# 68 LeMans hood safety/secondary latch issues



## levilynch (Sep 28, 2020)

As the title suggest, I am having troubles getting the hood to release from the safety latch/ secondary latch. I see some say that there's a certain finesse to it, but I guess I don't have that magic touch because I've tried pushing down on the hood while releasing and that doesn't seem to work which has been the only tip I've seen. Are there any other suggestions as to how I can get it to release from the mechanism? 

Do you guys recommend any aftermarket latches/ hood release mechanisms? I saw one that runs from the latch to the interior.


----------



## BLK69JUDGE (Jun 10, 2010)

oh yah !
after the first pop ... release the handle and push the handle back in
push down on the hood 1/4"
pull the handle again and lift hood with handle pulled

Scott


----------



## Red Skeleton (Jul 2, 2019)

Once open, oil the piss out of the latch!


----------



## levilynch (Sep 28, 2020)

Finally got it. That was a special hell I wish upon no one.


----------



## Red Skeleton (Jul 2, 2019)

On my 68 after I oiled it up, I pull and hold the latch handle out with my left hand and at the same time lift the hood all in one action with my right. Been working every time for me! Those latches have always been finicky. It's also hard to find a hood that hasn't been bent when the hinges need oil and they get forced down.


----------



## Red Skeleton (Jul 2, 2019)

So oil up those hood hinges as well!


----------



## levilynch (Sep 28, 2020)

So, the secondary latch has been more of a pain than it's helped. I've tried soaking it in penetrating oil. Has anyone that you know of grinded it off? It'd be nice to close the hood without dreading the repercussions.


----------



## Red Skeleton (Jul 2, 2019)

levilynch said:


> So, the secondary latch has been more of a pain than it's helped. I've tried soaking it in penetrating oil. Has anyone that you know of grinded it off? It'd be nice to close the hood without dreading the repercussions.

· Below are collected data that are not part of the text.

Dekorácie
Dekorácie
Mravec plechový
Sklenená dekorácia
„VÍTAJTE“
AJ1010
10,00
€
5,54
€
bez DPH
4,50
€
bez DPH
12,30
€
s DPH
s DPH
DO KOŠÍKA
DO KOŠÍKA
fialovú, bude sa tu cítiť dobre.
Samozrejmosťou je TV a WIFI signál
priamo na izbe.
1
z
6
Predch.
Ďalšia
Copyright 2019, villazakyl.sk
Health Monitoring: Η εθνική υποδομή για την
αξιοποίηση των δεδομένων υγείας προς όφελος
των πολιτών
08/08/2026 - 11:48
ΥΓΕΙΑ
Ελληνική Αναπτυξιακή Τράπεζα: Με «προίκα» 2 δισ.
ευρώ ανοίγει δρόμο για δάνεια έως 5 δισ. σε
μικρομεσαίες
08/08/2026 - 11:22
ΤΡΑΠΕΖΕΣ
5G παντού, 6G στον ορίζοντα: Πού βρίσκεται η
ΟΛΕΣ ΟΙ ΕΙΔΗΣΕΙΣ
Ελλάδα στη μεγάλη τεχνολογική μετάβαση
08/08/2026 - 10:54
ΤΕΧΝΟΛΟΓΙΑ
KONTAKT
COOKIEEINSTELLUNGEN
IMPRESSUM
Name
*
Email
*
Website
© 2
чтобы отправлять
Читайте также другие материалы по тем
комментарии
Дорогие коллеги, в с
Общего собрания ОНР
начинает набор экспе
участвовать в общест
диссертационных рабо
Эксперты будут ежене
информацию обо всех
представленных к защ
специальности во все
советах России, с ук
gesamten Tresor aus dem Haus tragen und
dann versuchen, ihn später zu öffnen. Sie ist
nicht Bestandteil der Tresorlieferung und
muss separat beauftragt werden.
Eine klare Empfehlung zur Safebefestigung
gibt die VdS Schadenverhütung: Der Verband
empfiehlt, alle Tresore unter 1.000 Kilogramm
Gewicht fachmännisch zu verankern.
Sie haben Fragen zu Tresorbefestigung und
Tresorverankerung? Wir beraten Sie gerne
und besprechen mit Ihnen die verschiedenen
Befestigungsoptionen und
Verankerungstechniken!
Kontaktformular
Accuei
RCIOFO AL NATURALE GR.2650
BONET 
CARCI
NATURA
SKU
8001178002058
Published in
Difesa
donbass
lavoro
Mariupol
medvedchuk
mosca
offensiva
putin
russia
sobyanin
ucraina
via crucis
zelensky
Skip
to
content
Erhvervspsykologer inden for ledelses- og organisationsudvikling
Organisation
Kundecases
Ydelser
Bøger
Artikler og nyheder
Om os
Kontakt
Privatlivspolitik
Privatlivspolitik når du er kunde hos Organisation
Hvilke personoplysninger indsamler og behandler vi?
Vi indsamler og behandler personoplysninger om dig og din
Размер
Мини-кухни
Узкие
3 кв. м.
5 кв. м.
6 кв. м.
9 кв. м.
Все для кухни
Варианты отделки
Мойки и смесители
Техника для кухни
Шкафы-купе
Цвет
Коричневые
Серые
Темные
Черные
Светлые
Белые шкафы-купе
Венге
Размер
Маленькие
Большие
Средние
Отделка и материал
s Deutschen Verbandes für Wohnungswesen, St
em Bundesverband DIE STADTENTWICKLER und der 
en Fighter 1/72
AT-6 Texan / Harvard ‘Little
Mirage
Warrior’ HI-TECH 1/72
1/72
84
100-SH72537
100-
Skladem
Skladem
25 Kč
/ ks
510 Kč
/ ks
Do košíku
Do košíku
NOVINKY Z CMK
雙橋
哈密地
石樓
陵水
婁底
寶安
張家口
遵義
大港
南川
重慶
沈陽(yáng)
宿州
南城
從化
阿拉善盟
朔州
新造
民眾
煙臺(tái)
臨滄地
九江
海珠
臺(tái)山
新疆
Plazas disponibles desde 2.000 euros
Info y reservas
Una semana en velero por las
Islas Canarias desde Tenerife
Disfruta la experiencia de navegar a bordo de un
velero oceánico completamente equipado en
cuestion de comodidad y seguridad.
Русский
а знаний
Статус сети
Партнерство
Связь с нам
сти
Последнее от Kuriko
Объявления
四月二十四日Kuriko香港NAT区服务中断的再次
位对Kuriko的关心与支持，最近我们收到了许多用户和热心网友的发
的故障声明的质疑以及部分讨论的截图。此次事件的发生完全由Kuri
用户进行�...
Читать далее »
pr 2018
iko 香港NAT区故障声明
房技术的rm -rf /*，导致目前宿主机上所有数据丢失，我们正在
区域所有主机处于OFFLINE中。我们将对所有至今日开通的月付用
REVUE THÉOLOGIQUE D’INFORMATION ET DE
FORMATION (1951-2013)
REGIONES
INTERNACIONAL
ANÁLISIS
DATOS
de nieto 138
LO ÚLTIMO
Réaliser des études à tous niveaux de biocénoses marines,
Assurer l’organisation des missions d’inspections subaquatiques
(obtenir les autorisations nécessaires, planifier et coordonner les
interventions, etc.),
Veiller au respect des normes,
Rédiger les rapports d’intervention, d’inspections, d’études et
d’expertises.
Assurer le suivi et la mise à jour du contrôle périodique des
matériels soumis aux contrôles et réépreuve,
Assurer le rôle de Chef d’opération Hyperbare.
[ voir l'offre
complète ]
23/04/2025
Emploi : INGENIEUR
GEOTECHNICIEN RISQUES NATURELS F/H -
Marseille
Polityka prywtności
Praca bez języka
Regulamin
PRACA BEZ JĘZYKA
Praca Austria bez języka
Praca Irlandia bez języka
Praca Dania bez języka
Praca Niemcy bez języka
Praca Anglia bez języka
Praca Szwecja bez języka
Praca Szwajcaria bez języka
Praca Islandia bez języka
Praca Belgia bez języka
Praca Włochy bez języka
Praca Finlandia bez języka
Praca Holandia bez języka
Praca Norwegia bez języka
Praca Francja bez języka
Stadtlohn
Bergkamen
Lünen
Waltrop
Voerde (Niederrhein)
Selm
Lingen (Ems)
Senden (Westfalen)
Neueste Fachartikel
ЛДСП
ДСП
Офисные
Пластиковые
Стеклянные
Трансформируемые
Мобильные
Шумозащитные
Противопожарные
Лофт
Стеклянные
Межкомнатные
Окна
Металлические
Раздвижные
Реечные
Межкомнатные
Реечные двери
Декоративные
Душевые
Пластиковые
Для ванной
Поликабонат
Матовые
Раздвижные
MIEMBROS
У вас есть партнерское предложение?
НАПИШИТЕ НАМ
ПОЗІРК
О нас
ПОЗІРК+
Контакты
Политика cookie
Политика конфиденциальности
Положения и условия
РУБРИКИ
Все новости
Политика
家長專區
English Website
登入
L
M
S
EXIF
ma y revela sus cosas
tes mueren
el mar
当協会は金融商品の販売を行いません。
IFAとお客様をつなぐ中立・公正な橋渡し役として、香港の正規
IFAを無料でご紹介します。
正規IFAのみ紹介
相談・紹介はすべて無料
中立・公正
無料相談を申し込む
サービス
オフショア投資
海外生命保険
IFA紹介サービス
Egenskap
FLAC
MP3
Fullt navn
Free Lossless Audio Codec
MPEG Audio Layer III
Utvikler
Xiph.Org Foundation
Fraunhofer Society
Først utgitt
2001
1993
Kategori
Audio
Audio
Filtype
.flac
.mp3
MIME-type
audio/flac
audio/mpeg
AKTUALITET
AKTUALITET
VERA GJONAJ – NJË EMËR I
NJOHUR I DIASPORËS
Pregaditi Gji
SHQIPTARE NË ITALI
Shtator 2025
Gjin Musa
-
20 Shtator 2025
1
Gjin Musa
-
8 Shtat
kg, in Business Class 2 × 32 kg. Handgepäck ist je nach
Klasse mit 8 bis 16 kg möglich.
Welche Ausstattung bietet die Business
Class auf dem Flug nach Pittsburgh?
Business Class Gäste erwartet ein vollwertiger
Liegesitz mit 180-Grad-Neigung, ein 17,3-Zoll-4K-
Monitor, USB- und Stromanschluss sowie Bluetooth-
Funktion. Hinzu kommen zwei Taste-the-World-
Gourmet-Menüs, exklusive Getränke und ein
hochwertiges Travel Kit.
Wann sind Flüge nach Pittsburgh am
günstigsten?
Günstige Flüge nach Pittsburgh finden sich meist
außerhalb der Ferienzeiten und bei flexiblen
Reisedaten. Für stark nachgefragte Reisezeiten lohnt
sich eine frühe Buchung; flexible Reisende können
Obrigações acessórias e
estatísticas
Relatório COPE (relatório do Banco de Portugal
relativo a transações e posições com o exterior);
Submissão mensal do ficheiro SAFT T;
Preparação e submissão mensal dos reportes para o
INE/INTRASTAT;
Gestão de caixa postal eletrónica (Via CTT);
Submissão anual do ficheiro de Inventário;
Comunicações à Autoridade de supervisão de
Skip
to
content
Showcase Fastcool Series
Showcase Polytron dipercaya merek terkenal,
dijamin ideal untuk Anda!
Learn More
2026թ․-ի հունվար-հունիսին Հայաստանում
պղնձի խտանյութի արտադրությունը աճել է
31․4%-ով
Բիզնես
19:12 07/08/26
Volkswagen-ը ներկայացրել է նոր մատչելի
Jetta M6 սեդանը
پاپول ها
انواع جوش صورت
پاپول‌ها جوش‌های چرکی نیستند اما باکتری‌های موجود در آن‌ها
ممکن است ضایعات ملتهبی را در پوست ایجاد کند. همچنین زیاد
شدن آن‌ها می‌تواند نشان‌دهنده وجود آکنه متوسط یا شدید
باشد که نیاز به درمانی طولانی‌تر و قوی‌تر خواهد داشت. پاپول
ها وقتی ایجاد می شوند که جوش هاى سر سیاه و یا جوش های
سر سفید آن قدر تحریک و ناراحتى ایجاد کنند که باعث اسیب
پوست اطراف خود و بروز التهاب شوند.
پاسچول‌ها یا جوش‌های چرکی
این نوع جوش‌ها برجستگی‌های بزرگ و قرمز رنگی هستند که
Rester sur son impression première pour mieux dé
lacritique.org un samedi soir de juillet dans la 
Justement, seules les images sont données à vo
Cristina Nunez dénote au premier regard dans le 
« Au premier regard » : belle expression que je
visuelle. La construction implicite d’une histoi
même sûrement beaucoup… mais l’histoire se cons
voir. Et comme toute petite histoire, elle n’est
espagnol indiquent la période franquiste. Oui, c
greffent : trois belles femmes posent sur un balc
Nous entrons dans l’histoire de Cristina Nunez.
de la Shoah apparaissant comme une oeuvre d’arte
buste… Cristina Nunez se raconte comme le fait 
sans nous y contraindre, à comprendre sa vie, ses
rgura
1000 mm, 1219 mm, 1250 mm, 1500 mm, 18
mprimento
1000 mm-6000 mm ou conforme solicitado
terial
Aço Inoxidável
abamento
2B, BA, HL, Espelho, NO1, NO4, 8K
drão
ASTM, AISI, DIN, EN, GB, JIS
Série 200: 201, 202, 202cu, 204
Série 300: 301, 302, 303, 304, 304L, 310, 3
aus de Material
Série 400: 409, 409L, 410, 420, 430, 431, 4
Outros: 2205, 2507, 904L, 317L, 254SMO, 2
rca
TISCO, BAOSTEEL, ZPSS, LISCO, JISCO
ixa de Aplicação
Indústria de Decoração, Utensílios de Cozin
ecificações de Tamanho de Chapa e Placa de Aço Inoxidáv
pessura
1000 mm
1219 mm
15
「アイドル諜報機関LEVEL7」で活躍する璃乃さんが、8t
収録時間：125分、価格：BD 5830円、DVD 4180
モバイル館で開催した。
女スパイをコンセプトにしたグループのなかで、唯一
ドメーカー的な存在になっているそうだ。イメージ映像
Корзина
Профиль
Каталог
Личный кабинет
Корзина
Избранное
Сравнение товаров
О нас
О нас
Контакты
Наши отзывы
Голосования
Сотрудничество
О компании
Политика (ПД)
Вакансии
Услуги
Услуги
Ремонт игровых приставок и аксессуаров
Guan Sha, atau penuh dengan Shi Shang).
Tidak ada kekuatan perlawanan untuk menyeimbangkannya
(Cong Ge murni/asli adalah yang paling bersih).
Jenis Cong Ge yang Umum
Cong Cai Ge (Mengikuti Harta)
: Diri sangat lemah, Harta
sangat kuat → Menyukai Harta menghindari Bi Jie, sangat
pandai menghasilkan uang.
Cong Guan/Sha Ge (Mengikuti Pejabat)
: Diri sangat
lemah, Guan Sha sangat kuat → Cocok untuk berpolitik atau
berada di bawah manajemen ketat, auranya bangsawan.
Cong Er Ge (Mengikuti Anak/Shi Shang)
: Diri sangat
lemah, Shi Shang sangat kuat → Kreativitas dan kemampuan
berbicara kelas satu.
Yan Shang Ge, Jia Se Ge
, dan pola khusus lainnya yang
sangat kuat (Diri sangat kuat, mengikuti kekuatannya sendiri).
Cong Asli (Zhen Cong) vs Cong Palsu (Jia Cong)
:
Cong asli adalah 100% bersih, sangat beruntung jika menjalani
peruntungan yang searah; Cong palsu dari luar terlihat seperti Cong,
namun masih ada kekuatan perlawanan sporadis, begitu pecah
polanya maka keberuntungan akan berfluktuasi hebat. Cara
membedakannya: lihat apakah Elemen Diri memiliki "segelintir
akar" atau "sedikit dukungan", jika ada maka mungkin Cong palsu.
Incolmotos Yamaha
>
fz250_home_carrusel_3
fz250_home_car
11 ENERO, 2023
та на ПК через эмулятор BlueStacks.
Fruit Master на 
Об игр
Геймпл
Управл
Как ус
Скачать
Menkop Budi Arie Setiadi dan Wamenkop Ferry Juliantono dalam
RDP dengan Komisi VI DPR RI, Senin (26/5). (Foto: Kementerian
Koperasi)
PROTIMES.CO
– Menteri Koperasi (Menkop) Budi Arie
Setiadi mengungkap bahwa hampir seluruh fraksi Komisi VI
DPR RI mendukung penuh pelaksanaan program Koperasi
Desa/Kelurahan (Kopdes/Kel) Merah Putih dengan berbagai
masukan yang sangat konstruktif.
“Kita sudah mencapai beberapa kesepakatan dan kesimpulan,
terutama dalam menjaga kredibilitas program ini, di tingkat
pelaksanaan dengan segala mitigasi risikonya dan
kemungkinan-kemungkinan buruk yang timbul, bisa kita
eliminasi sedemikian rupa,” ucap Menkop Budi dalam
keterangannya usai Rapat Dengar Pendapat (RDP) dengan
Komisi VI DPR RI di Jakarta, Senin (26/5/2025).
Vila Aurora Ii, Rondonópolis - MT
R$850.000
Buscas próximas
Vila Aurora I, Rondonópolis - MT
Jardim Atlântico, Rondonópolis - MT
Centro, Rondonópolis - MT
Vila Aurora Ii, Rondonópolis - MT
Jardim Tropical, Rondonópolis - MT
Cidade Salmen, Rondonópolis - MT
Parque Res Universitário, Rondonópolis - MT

No, if you're talking about the latch that keeps the hood down if the first latch fails. No, absolutlely not. The hood could come up and tear off and kill you or someone else or at least break your windshield. If there's something wrong with it, why not buy the whole assembly used BLK69JUDGE or new?


----------



## levilynch (Sep 28, 2020)

I wouldn't be entirely against that if it's not too much. All I know is that it's getting to be too much to have to close the hood 5 or 6 times to get it to eventually open up from doing the sequence correctly.


----------